CMS spokesman Aaron Albright on Friday said, "If people submit their information, they can call our call center and see if we have received the information. That list is updated daily." The call center number for HealthCare.gov is 800-318-2596.

An unknown number of other people who bought insurance through one of the 15 exchanges operated by individual states of the District of Columbia also have pending questions about their eligibility because of their citizenship or immigration status.

Kentucky's exchange mailed "little more than 1,700 individuals who did not submit the required information regarding citizenship, income or incarceration status," according to the spokeswoman for that marketplace, known as kynect. She added, "kynect has seen an overwhelmingly positive compliance rate as a result of these notices."

Kentucky has set a deadline of next Wednesday for the requested documentation to be submitted.

On Thursday night, the Covered California exchange said it is contacting about 98,000 families—about 148,000 covered individuals—to ask them to help resolve inconsistencies in data related to their eligibility. California's exchange gave those people a deadline of Sept. 30 to provide documentation, or risk termination of their health coverage.

"We're implementing a multichannel outreach to notify individuals who risk losing coverage," said Covered California Executive Director Peter Lee.

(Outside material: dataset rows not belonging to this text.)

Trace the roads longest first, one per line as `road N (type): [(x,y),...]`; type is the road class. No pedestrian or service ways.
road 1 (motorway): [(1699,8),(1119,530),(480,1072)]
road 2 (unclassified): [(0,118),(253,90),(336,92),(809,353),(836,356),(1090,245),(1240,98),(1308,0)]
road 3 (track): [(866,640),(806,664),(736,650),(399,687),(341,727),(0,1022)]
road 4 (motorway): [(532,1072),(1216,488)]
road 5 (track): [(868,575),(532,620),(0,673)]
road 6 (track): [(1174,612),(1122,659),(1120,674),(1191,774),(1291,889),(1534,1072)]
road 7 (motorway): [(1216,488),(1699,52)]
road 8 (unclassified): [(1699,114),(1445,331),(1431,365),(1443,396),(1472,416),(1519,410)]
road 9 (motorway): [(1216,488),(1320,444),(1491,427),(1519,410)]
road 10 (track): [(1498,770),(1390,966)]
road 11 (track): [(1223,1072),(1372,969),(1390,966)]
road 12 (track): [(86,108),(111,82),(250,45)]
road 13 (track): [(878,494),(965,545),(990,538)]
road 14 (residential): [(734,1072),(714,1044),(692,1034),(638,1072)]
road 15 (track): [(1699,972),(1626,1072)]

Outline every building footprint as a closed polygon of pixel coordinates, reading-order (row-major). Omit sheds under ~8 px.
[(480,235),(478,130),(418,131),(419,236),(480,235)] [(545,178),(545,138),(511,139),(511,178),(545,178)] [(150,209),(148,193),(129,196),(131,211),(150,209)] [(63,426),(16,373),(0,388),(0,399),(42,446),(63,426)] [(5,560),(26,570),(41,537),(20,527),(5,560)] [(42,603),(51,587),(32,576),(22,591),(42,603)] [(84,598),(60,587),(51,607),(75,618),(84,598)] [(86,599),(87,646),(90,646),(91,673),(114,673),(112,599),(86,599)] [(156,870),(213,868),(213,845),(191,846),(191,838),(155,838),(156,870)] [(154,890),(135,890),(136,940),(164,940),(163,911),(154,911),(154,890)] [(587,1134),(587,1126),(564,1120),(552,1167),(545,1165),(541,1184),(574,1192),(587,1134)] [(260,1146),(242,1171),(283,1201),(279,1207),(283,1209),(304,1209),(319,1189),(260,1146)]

Lee urged people to act quickly to resolve the questions.

Read MoreGovernment says health costs on the rise again

"If we do not get your documents, Covered California must cancel your health insurance, along with any federal tax credit you may be receiving that lowers your monthly premiums," Lee said. "If you have received tax credits, and your health insurance is canceled, you may have to repay those tax credits. If your health insurance is canceled, you may also have to pay a tax penalty."

The tax credits, which are available on all Obamacare exchanges to eligible customers, often greatly reduce or eliminate altogether a person's monthly premiums. The subsidies are available to people who earn between one and four times the federal poverty level, or about $11,700 to about $46,700 annually.

If an enrollee is found to have been ineligible for those subsidies, they would owe the IRS money back, although there is a cap on the amounts the IRS can collect from some people, depending on their income level. The maximum IRS clawback is $1,250.